• _SOURCE_
_ _ _ _ _ _ _
Tailles des captures App Store 2026
Getting your screenshot dimensions wrong means rejection from the App Store or blurry, cropped images that kill your conversion rate. Apple and Google both have strict size requirements, and they updated their specs again for the latest device generations. This guide covers every dimension you need for 2026, organized by device and platform, so you can set up your design templates once and never second-guess your export settings.
iPhone screenshot sizes for 2026
Apple requires screenshots for specific display sizes, and as of 2026, you need to provide images for at least two iPhone display categories to submit your app. The required sizes correspond to actual device screen resolutions at their native scale.
The 6.9-inch display (iPhone 16 Pro Max) uses 1320 x 2868 pixels in portrait. This is the newest and largest size Apple supports, and submitting screenshots at this size is now strongly recommended because App Store search results use the largest available screenshot to render previews. If you skip this size, Apple will scale down from a larger size or scale up from a smaller one, and neither produces optimal results.
The 6.7-inch display (iPhone 15 Plus, iPhone 14 Pro Max) uses 1290 x 2796 pixels. This was the previous "flagship" size and remains widely used. If your screenshots look good at 6.9-inch, they will work perfectly at 6.7-inch since the aspect ratios are nearly identical.
The 6.5-inch display (iPhone 11 Pro Max, iPhone XS Max) uses 1242 x 2688 pixels. Apple still requires this size for backward compatibility with older devices in your supported range.
The 5.5-inch display (iPhone 8 Plus, iPhone 7 Plus) uses 1242 x 2208 pixels. This is the mandatory minimum size that Apple requires for every app submission. Even if your app only supports newer devices, you need this size to complete your listing.
_ _ _ _ _ _ _
• _TO BE DONE_
**a.** In the screenshot size guide, which display size is the mandatory minimum that Apple requires for every app submission?
**b.** Reproduce word for word the stretch of the screenshot size guide from "Tailles des captures" through "your export settings.".

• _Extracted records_
_ _ _ _ _ _ _
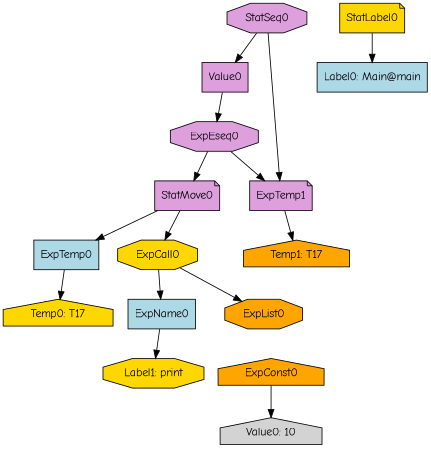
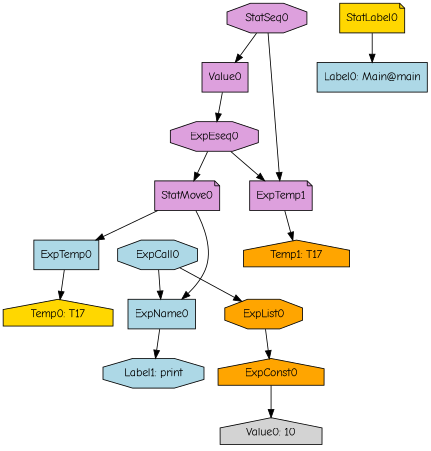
  digraph {
    fontname="Comic Neue"
    ordering=out
    node [fillcolor=plum fontname="Comic Neue" shape=octagon style=filled]
    edge [fontname="Comic Neue"]
    StatMove0 [shape=note]
    ExpTemp0 [fillcolor=lightblue shape=box]
-   ExpCall0 [fillcolor=gold]
+   ExpCall0 [fillcolor=lightblue]
    "Temp0: T17" [fillcolor=gold shape=house]
    ExpName0 [fillcolor=lightblue shape=box]
    ExpList0 [fillcolor=orange]
-   "Label1: print" [fillcolor=gold]
+   "Label1: print" [fillcolor=lightblue]
    ExpConst0 [fillcolor=orange shape=house]
    n9 [label=Value0 shape=box]
    ExpEseq0
    ExpTemp1 [shape=note]
    "Temp1: T17" [fillcolor=orange shape=house]
    StatSeq0
    StatLabel0 [fillcolor=gold shape=note]
    "Label0: Main@main" [fillcolor=lightblue shape=box]
    "Value0: 10" [fillcolor=lightgrey shape=house]
    StatMove0 -> ExpTemp0
-   StatMove0 -> ExpCall0
+   StatMove0 -> ExpName0
    ExpTemp0 -> "Temp0: T17"
    ExpCall0 -> ExpName0
    ExpCall0 -> ExpList0
    ExpName0 -> "Label1: print"
+   ExpList0 -> ExpConst0
    ExpConst0 -> "Value0: 10"
    n9 -> ExpEseq0
    ExpEseq0 -> StatMove0
    ExpEseq0 -> ExpTemp1
    ExpTemp1 -> "Temp1: T17"
    StatSeq0 -> n9
    StatSeq0 -> ExpTemp1
    StatLabel0 -> "Label0: Main@main"
  }
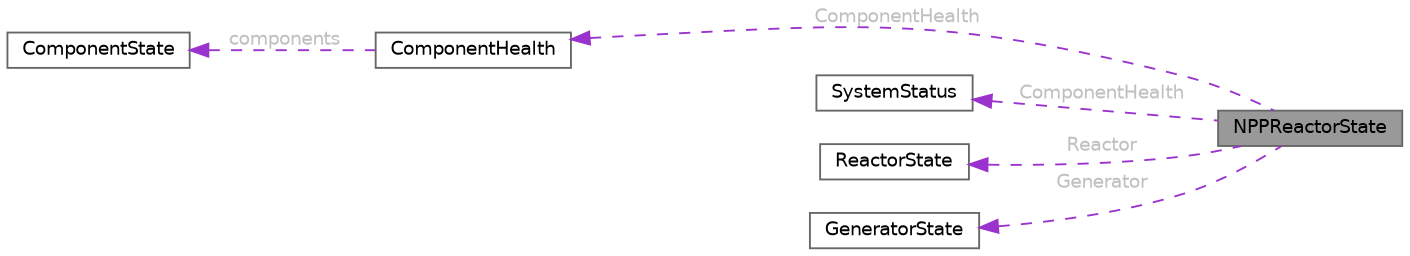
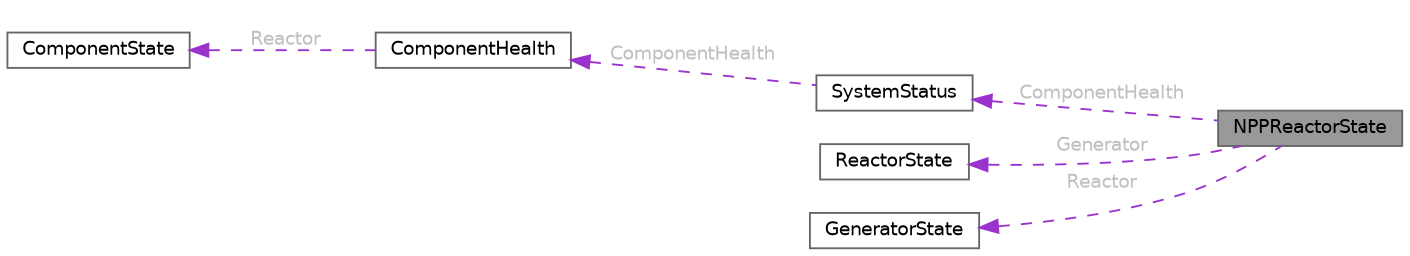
_ _ _ _ _ _ _
• _ANSWERS PER TASK_
**a.** The 5.5-inch display, at 1242 x 2208 pixels.

**b.**
Tailles des captures App Store 2026
Getting your screenshot dimensions wrong means rejection from the App Store or blurry, cropped images that kill your conversion rate. Apple and Google both have strict size requirements, and they updated their specs again for the latest device generations. This guide covers every dimension you need for 2026, organized by device and platform, so you can set up your design templates once and never second-guess your export settings.